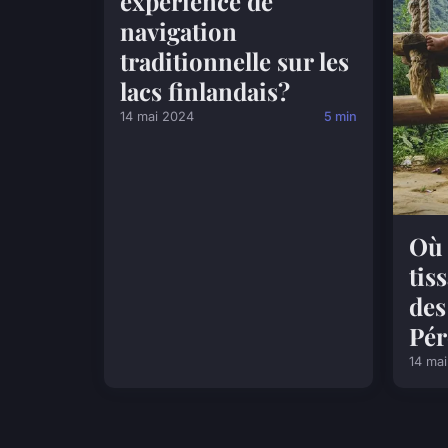
expérience de
navigation
traditionnelle sur les
lacs finlandais?
14 mai 2024
5 min
Où 
tis
des
Pé
14 ma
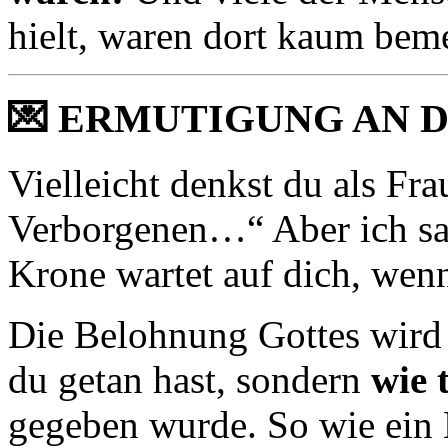
hielt, waren dort kaum bem
💌
ERMUTIGUNG AN D
Vielleicht denkst du als Fr
Verborgenen…“ Aber ich sa
Krone wartet auf dich, wenn
Die Belohnung Gottes wird
du getan hast, sondern
wie 
gegeben wurde. So wie ein 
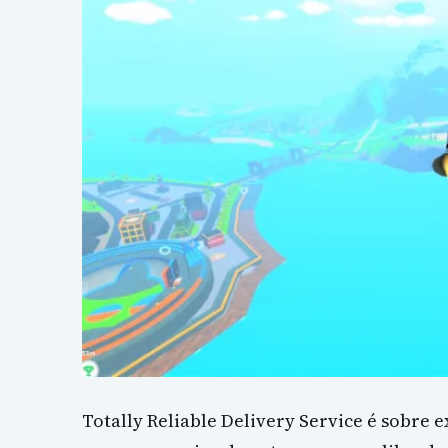
Totally Reliable Delivery Service é sobre 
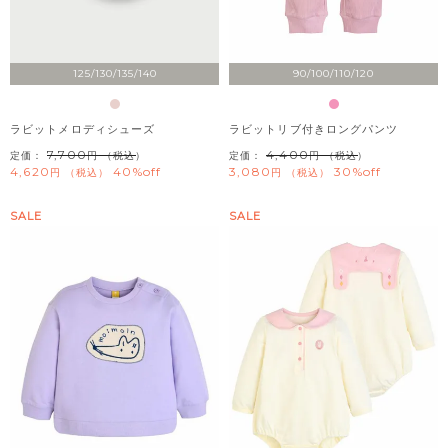
125/130/135/140
90/100/110/120
ラビットメロディシューズ
ラビットリブ付きロングパンツ
7,700
4,400
定価：
（税込）
定価：
（税込）
4,620
40%off
3,080
30%off
税込
税込
SALE
SALE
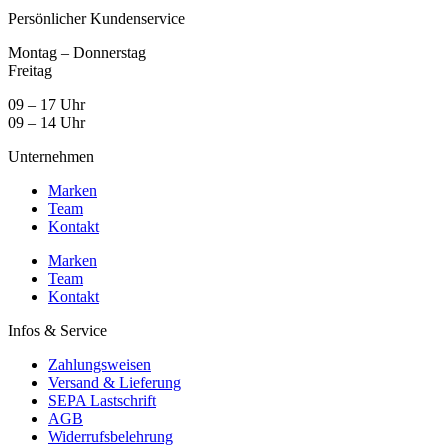
Persönlicher Kundenservice
Montag – Donnerstag
Freitag
09 – 17 Uhr
09 – 14 Uhr
Unternehmen
Marken
Team
Kontakt
Marken
Team
Kontakt
Infos & Service
Zahlungsweisen
Versand & Lieferung
SEPA Lastschrift
AGB
Widerrufsbelehrung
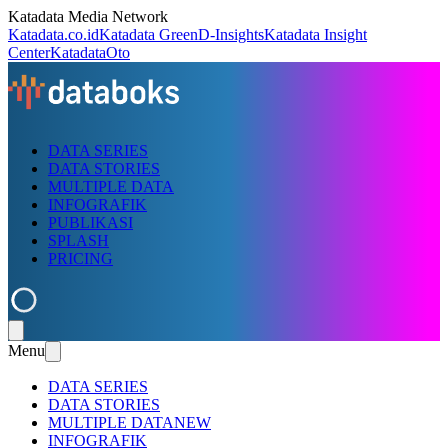
Katadata Media Network
Katadata.co.id
Katadata Green
D-Insights
Katadata Insight
Center
KatadataOto
DATA SERIES
DATA STORIES
MULTIPLE DATA
INFOGRAFIK
PUBLIKASI
SPLASH
PRICING
Menu
DATA SERIES
DATA STORIES
MULTIPLE DATA
NEW
INFOGRAFIK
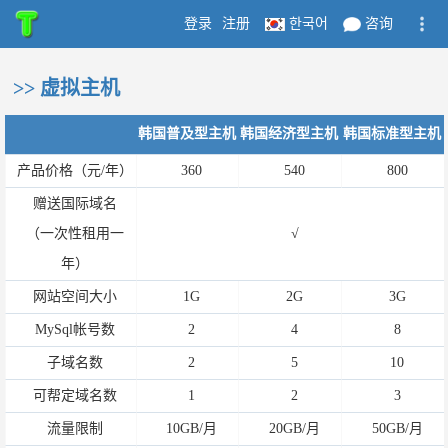
登录
注册
한국어
咨询
>> 虚拟主机
韩国普及型主机
韩国经济型主机
韩国标准型主机
产品价格（元/年）
360
540
800
赠送国际域名
（一次性租用一
√
年）
网站空间大小
1G
2G
3G
MySql帐号数
2
4
8
子域名数
2
5
10
可帮定域名数
1
2
3
流量限制
10GB/月
20GB/月
50GB/月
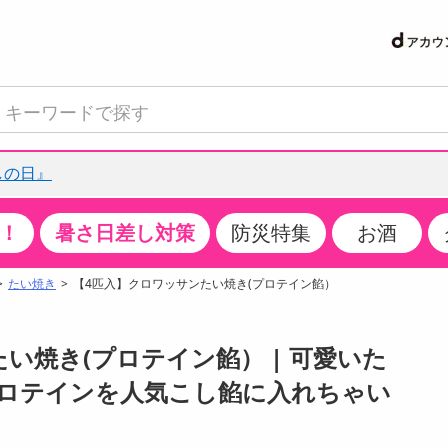
しの日』
！
暑さ日差し対策
防災特集
お酒
て見る
特設コーナー
食品・調味料
生鮮食品
お菓子
アイス・スイーツ
飲料
お酒
洗剤
キッチン・日用品
健康・ダイエット
医薬品・医薬部外
インテリア・家具
ファッション
家電
ベビー・キッズ・
ペット用品
加工食品
ヘアケア・ボディ
ビューティーケア
特集一覧
たい焼き
【4匹入】クロワッサンたい焼き(プロテイン餡）
クチコミで選ばれた人気商品
米・雑穀
肉・肉加工品
スナック菓子
アイスクリーム・シャーベット
水・ミネラルウォーター・炭酸水
ビール・発泡酒・新ジャンル
キッチン・台所用洗剤
掃除用具
健康食品・飲料
第二類医薬品
収納用品
トップス
生活家電
ベビーおむつ・トイレ用品
犬用品
カップ麺・乾麺・パスタ
ヘアケア・スタイリング
スキンケア・基礎化粧品
パン・シリアル・コーンフレーク
魚介類・シーフード・水産加工品
クッキー・クラッカー
ケーキ・スイーツ
お茶・紅茶（ソフトドリンク）
ワイン
洗濯用洗剤・柔軟剤・漂白剤
洗濯用品
ダイエット
指定第二類医薬品
寝具・布団
ボトムス
キッチン家電
授乳グッズ
猫用品
インスタント・レトルト・冷凍食品・惣菜
ボディケア
ベースメイク・メイクアップ・ネイル
い焼き(プロテイン餡） | 可愛いた
サンプリング
チーズ・ヨーグルト・乳製品・卵
フルーツ・果物・果物加工品
キャンディ・ガム・タブレット
お菓子・スイーツギフト
コーヒー（ソフトドリンク）
日本酒・焼酎
バス・お風呂用洗剤
トイレ・バス用品
サプリメント
第三類医薬品
マット・カーペット・クッション
シューズ
冷房・暖房器具・空調
食事グッズ
その他 ペット用品
ナチュラル・オーガニックコスメ
ロテインを人気こし餡に入れちゃい
抽選サンプル
調味料・ドレッシング・油
野菜・きのこ
せんべい・米菓
果実・野菜・清涼・乳飲料
洋酒・リキュール
トイレ用洗剤
タオル
美容サプリメント・ドリンク
医薬部外品
テーブル・デスク・カウンター
バッグ
美容・健康家電
ベビー用品・雑貨
香水・アロマ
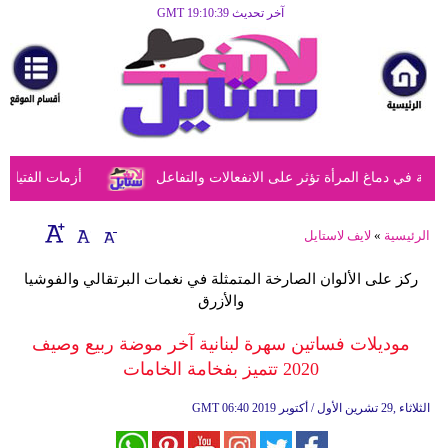
آخر تحديث GMT 19:10:39
الرئيسية
مرأة
أزياء
أزياء
في دماغ المرأة تؤثر على الانفعالات والتفاعل
أزمات الفتيات في
إسلامية
فن
الرئيسية
»
لايف لاستايل
ديكور
ركز على الألوان الصارخة المتمثلة في نغمات البرتقالي والفوشيا
والأزرق
صحة
موديلات فساتين سهرة لبنانية آخر موضة ربيع وصيف
سياحة
2020 تتميز بفخامة الخامات
وسفر
06:40 2019 الثلاثاء ,29 تشرين الأول / أكتوبر
GMT
أبراج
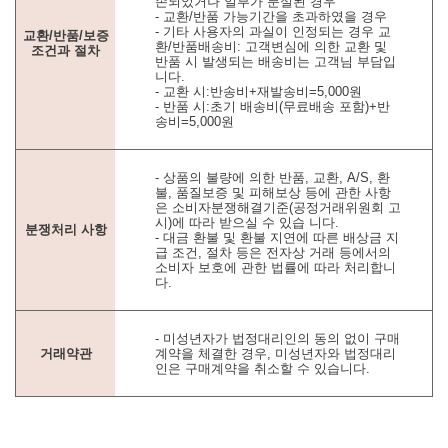
손되었거나 일부가 분실된 경우
- 교환/반품 가능기간을 초과하였을 경우
- 기타 사용자의 과실이 인정되는 경우 교
교환/반품/보증
환/반품배송비: 고객변심에 의한 교환 및
조건과 절차
반품 시 발생되는 배송비는 고객님 부담입
니다.
- 교환 시:반송비+재발송비=5,000원
- 반품 시:초기 배송비(무료배송 포함)+반
송비=5,000원
- 상품의 불량에 의한 반품, 교환, A/S, 환
불, 품질보증 및 피해보상 등에 관한 사항
은 소비자분쟁해결기준(공정거래위원회 고
시)에 따라 받으실 수 있습 니다.
분쟁처리 사항
- 대금 환불 및 환불 지연에 따른 배상금 지
급 조건, 절차 등은 전자상 거래 등에서의
소비자 보호에 관한 법률에 따라 처리합니
다.
- 미성년자가 법정대리인의 동의 없이 구매
거래약관
계약을 체결한 경우, 미성년자와 법정대리
인은 구매계약을 취소할 수 있습니다.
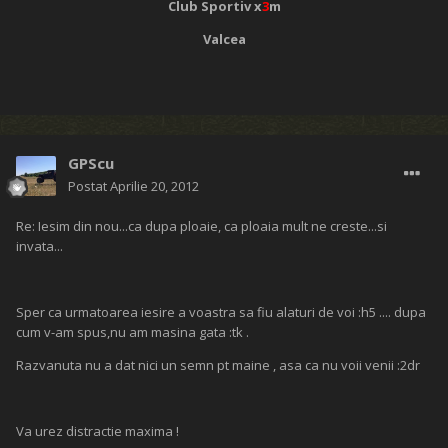
Club Sportiv x
3
m
Valcea
GPScu
Postat
Aprilie 20, 2012
Re: Iesim din nou...ca dupa ploaie, ca ploaia mult ne creste...si
invata...
Sper ca urmatoarea iesire a voastra sa fiu alaturi de voi :h5 .... dupa
cum v-am spus,nu am masina gata :tk .
Razvanuta nu a dat nici un semn pt maine , asa ca nu voii venii :2dr
Va urez distractie maxima !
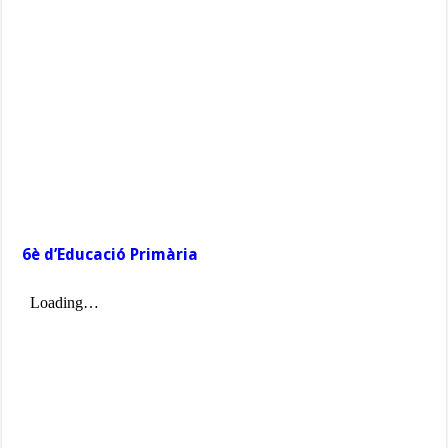
6è d’Educació Primària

• WHAT THE EXERCISE ASKS: Nothing in the entries above should change when they are printed again, except that the pictures are dropped.

• RESULT FOR THIS TASK:
expérience de
navigation
traditionnelle sur les
lacs finlandais?
14 mai 2024
5 min
Où 
tis
des
Pé
14 ma
hielt, waren dort kaum bem
💌
ERMUTIGUNG AN D
Vielleicht denkst du als Fr
Verborgenen…“ Aber ich sa
Krone wartet auf dich, wenn
Die Belohnung Gottes wird
du getan hast, sondern
wie 
gegeben wurde. So wie ein 
Totally Reliable Delivery Service é sobre 
125/130/135/140
90/100/110/120
ラビットメロディシューズ
ラビットリブ付きロングパンツ
7,700
4,400
定価：
（税込）
定価：
（税込）
4,620
40%off
3,080
30%off
税込
税込
SALE
SALE
Persönlicher Kundenservice
Montag – Donnerstag
Freitag
09 – 17 Uhr
09 – 14 Uhr
Unternehmen
Marken
Team
Kontakt
Marken
Team
Kontakt
Infos & Service
Zahlungsweisen
Versand & Lieferung
SEPA Lastschrift
AGB
Widerrufsbelehrung
Katadata Media Network
Katadata.co.id
Katadata Green
D-Insights
Katadata Insight
Center
KatadataOto
DATA SERIES
DATA STORIES
MULTIPLE DATA
INFOGRAFIK
PUBLIKASI
SPLASH
PRICING
Menu
DATA SERIES
DATA STORIES
MULTIPLE DATA
NEW
INFOGRAFIK
登录
注册
한국어
咨询
>> 虚拟主机
韩国普及型主机
韩国经济型主机
韩国标准型主机
产品价格（元/年）
360
540
800
赠送国际域名
（一次性租用一
√
年）
网站空间大小
1G
2G
3G
MySql帐号数
2
4
8
子域名数
2
5
10
可帮定域名数
1
2
3
流量限制
10GB/月
20GB/月
50GB/月
しの日』
！
暑さ日差し対策
防災特集
お酒
て見る
特設コーナー
食品・調味料
生鮮食品
お菓子
アイス・スイーツ
飲料
お酒
洗剤
キッチン・日用品
健康・ダイエット
医薬品・医薬部外
インテリア・家具
ファッション
家電
ベビー・キッズ・
ペット用品
加工食品
ヘアケア・ボディ
ビューティーケア
特集一覧
たい焼き
【4匹入】クロワッサンたい焼き(プロテイン餡）
クチコミで選ばれた人気商品
米・雑穀
肉・肉加工品
スナック菓子
アイスクリーム・シャーベット
水・ミネラルウォーター・炭酸水
ビール・発泡酒・新ジャンル
キッチン・台所用洗剤
掃除用具
健康食品・飲料
第二類医薬品
収納用品
トップス
生活家電
ベビーおむつ・トイレ用品
犬用品
カップ麺・乾麺・パスタ
ヘアケア・スタイリング
スキンケア・基礎化粧品
パン・シリアル・コーンフレーク
魚介類・シーフード・水産加工品
クッキー・クラッカー
ケーキ・スイーツ
お茶・紅茶（ソフトドリンク）
ワイン
洗濯用洗剤・柔軟剤・漂白剤
洗濯用品
ダイエット
指定第二類医薬品
寝具・布団
ボトムス
キッチン家電
授乳グッズ
猫用品
インスタント・レトルト・冷凍食品・惣菜
ボディケア
ベースメイク・メイクアップ・ネイル
い焼き(プロテイン餡） | 可愛いた
サンプリング
チーズ・ヨーグルト・乳製品・卵
フルーツ・果物・果物加工品
キャンディ・ガム・タブレット
お菓子・スイーツギフト
コーヒー（ソフトドリンク）
日本酒・焼酎
バス・お風呂用洗剤
トイレ・バス用品
サプリメント
第三類医薬品
マット・カーペット・クッション
シューズ
冷房・暖房器具・空調
食事グッズ
その他 ペット用品
ナチュラル・オーガニックコスメ
ロテインを人気こし餡に入れちゃい
抽選サンプル
調味料・ドレッシング・油
野菜・きのこ
せんべい・米菓
果実・野菜・清涼・乳飲料
洋酒・リキュール
トイレ用洗剤
タオル
美容サプリメント・ドリンク
医薬部外品
テーブル・デスク・カウンター
バッグ
美容・健康家電
ベビー用品・雑貨
香水・アロマ
آخر تحديث GMT 19:10:39
الرئيسية
مرأة
أزياء
أزياء
في دماغ المرأة تؤثر على الانفعالات والتفاعل
أزمات الفتيات في
إسلامية
فن
الرئيسية
»
لايف لاستايل
ديكور
ركز على الألوان الصارخة المتمثلة في نغمات البرتقالي والفوشيا
والأزرق
صحة
موديلات فساتين سهرة لبنانية آخر موضة ربيع وصيف
سياحة
2020 تتميز بفخامة الخامات
وسفر
06:40 2019 الثلاثاء ,29 تشرين الأول / أكتوبر
GMT
أبراج
손되었거나 일부가 분실된 경우
- 교환/반품 가능기간을 초과하였을 경우
- 기타 사용자의 과실이 인정되는 경우 교
교환/반품/보증
환/반품배송비: 고객변심에 의한 교환 및
조건과 절차
반품 시 발생되는 배송비는 고객님 부담입
니다.
- 교환 시:반송비+재발송비=5,000원
- 반품 시:초기 배송비(무료배송 포함)+반
송비=5,000원
- 상품의 불량에 의한 반품, 교환, A/S, 환
불, 품질보증 및 피해보상 등에 관한 사항
은 소비자분쟁해결기준(공정거래위원회 고
시)에 따라 받으실 수 있습 니다.
분쟁처리 사항
- 대금 환불 및 환불 지연에 따른 배상금 지
급 조건, 절차 등은 전자상 거래 등에서의
소비자 보호에 관한 법률에 따라 처리합니
다.
- 미성년자가 법정대리인의 동의 없이 구매
거래약관
계약을 체결한 경우, 미성년자와 법정대리
인은 구매계약을 취소할 수 있습니다.
Club Sportiv x
3
m
Valcea
GPScu
Postat
Aprilie 20, 2012
Re: Iesim din nou...ca dupa ploaie, ca ploaia mult ne creste...si
invata...
Sper ca urmatoarea iesire a voastra sa fiu alaturi de voi :h5 .... dupa
cum v-am spus,nu am masina gata :tk .
Razvanuta nu a dat nici un semn pt maine , asa ca nu voii venii :2dr
Va urez distractie maxima !
6è d’Educació Primària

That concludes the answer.